■ **YOUR ASSIGNMENT**
Reproduce each of the following lines verbatim.

(Dataset entries)
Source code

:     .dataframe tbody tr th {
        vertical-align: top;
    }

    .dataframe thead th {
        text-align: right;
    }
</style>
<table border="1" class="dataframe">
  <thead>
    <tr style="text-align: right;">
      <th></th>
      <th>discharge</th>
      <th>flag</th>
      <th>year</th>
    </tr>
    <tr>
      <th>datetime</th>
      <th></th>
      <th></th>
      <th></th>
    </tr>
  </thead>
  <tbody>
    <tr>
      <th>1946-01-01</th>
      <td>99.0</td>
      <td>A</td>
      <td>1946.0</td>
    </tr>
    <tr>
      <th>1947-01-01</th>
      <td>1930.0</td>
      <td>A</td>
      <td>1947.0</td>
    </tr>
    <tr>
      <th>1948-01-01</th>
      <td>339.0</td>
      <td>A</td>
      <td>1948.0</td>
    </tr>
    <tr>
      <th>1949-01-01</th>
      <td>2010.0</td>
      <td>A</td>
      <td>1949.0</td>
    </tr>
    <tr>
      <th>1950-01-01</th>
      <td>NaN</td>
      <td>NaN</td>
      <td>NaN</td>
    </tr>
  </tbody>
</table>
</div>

■ **EXERCISE RESPONSE**
Source code

:     .dataframe tbody tr th {
        vertical-align: top;
    }

    .dataframe thead th {
        text-align: right;
    }
</style>
<table border="1" class="dataframe">
  <thead>
    <tr style="text-align: right;">
      <th></th>
      <th>discharge</th>
      <th>flag</th>
      <th>year</th>
    </tr>
    <tr>
      <th>datetime</th>
      <th></th>
      <th></th>
      <th></th>
    </tr>
  </thead>
  <tbody>
    <tr>
      <th>1946-01-01</th>
      <td>99.0</td>
      <td>A</td>
      <td>1946.0</td>
    </tr>
    <tr>
      <th>1947-01-01</th>
      <td>1930.0</td>
      <td>A</td>
      <td>1947.0</td>
    </tr>
    <tr>
      <th>1948-01-01</th>
      <td>339.0</td>
      <td>A</td>
      <td>1948.0</td>
    </tr>
    <tr>
      <th>1949-01-01</th>
      <td>2010.0</td>
      <td>A</td>
      <td>1949.0</td>
    </tr>
    <tr>
      <th>1950-01-01</th>
      <td>NaN</td>
      <td>NaN</td>
      <td>NaN</td>
    </tr>
  </tbody>
</table>
</div>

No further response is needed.